None of this is a call for repeal, and none of it requires accusing anyone of bad faith. It is a measurement objection, and a precise one. A policy cannot be declared a fiscal success on a number that, by its own author’s description, counts only the activity that stayed on a UK payroll, excludes the partnership structures that captured the displaced work, and leaves the offshore migration unmeasured.

The £4.2 billion is real. It is also one column of a two-column ledger. The missing column holds the labour tax forgone where work went wholly overseas, the corporation-tax deductions those offshore contracts generate against UK profit, and the changed tax profile of work routed through a partnership channel HMRC told us it did not analyse. Until someone fills that column in, “£4.2 billion” is not the answer to my first piece.
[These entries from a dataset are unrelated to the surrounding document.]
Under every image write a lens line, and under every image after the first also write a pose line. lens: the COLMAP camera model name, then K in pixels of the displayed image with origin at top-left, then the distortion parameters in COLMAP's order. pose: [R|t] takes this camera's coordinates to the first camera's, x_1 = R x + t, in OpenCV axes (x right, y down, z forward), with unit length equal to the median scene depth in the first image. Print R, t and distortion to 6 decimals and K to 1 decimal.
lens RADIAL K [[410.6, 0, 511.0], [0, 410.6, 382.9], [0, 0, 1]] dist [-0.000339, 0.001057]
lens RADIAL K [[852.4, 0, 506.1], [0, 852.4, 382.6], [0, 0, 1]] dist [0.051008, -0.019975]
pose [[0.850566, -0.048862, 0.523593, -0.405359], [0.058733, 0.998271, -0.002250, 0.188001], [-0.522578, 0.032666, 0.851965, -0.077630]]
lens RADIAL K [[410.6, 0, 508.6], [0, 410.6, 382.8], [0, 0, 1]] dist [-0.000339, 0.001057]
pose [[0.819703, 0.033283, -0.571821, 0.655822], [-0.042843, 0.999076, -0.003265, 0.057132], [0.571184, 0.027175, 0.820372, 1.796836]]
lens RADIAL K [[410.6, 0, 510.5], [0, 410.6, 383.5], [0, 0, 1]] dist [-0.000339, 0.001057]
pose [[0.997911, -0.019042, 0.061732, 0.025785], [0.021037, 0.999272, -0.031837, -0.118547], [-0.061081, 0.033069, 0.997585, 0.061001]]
It is a precise measurement of the part of the story that was easy to count — published by the only institution with the data to count the rest, and choosing not to.

That, in the end, is the quiet theme running through this whole series: the channels that are winning are, almost without exception, the channels the UK tax system is least equipped to see.

Sources: HMRC, “Update to the impacts of the 2021 off-payroll working rules reform in the private and voluntary sectors,” 27 February 2025 (Executive Summary; Findings; Tables 1–3; methodology notes on Partnerships and other intermediaries, and on VAT). Figures quoted are HMRC’s own estimates.